Однажды в выходной мы встретились на улице, и Виктор Александрович потащил меня к себе обедать. Было и вино из сока крыжовника, собранного в своем саду, чуть хмельное. Пил он мало. После обеда показал роскошный альбом «СССР», кое-какие памятные фото. Разглядывая их, я попросил рассказать подробнее, как это он с земли, с целины, с вольного воздуха пошел на горное дело, с трактора — в карьер.

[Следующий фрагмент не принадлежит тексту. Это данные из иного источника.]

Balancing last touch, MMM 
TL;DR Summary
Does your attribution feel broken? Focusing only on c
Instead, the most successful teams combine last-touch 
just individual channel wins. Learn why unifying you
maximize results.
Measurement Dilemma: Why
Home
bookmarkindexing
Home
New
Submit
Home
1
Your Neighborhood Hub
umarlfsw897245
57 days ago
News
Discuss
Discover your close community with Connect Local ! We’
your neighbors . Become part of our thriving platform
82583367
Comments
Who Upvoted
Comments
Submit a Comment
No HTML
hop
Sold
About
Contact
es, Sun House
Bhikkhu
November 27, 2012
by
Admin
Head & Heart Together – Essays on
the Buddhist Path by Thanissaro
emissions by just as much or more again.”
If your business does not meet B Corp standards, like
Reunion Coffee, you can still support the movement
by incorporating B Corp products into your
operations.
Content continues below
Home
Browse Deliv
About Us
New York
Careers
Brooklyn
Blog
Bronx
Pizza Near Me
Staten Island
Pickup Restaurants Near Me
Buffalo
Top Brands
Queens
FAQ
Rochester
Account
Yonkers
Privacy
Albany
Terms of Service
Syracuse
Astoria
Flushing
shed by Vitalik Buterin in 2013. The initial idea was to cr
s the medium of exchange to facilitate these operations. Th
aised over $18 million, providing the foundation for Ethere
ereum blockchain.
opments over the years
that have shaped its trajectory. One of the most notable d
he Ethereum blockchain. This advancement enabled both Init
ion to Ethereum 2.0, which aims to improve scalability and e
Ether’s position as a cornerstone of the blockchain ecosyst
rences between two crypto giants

— Нет, не в карьер. Под землю, В шахту. В шахту имени Губкина. А приехал по письму товарища своего давнего: давай, пишет, приезжай на железную целину! Разве всякий человек свое дело сразу находит? Начал с проходчика. Освоил. Присмотрелся к скреперной лебедке: ничего, можно и с ней действовать. А электровоз? Обучился управлению. Ну и еще электросварке. Доверили мне комплексную бригаду. Не то что доверили. В общем, я ее сам организовал из ребят, но требовал, чтобы каждый был, что называется, на все руки. Пришел в забой: ага, не убрана порода. Я — за лебедку. А мой напарник — на электровоз. Минуты зря не теряли. Все отладили, хотя некоторые не понимали, как у нас пойдет; что делать тому, да что платить этому? Говорили, что непременно будет у нас свара. Но дело пошло. И в шестьдесят шестом дали мне Героя за подземную, за шахтерскую работу. После этого начал учиться в школе рабочей-молодежи. Потом в техникуме, а там специальность — открытая разработка. Вот и вышел из-под земли. Теперь дипломированный горный техник. Ну и училище машинистов экскаватора окончил с союзными правами.
Рассказ Виктора Александровича заставляет подумать о неоднозначности понятия верности профессии. Иван Михайлович Губкин, человек, особо чтимый на КМА — всюду его портреты, — начал с учительской семинарии, преподавал в селе, пошел затем в учительский институт, снова стал педагогом, а потом, сдав курс за классическую гимназию, поступил в Горный институт. Это сила призвания, поиск своего места. Страна потеряла хорошего педагога, но получила геолога поистине выдающегося, как прежде говаривали — ученого милостью божьей. Так и в любом деле. Вот Михаил Юрьевич Евец на землеройных машинах со времен стройки Магнитогорска. Сегодня в кабине экскаватора строит КМА. Хорошо это? Хорошо. Удовлетворен. Чувствует себя на своем месте. А Сотниченко? Вон какой путь проделал к той же кабине! Хорошо это? Хорошо! Для его натуры — и для дела. Ведь не мечется без толку, осваивает все досконально. Он — в живом потоке современности, когда производство требует рабочих широкого технического кругозора, владеющих несколькими близкими профессиями. Это позволяет им быстрее осваивать новую технику, в ходе научно-технической революции так стремительно сменяющую ту, что старится сейчас куда быстрее, чем в прежние годы.
Сотниченко жаден до техники — но многогранен не только в ней. К любому общественному делу у него тяга, будь то просьба разобраться в неполадках на хлебозаводе, маленький музей в нижнем этаже диспетчерской карьера (кстати, хороший, любовно, интересно оформленный), или письмо школьников из дальнего села с приглашением обязательно приехать («а что — одним махом туда и обратно!»).
Я спросил, интересно ли ему работать на экскаваторе. Он даже вскинулся.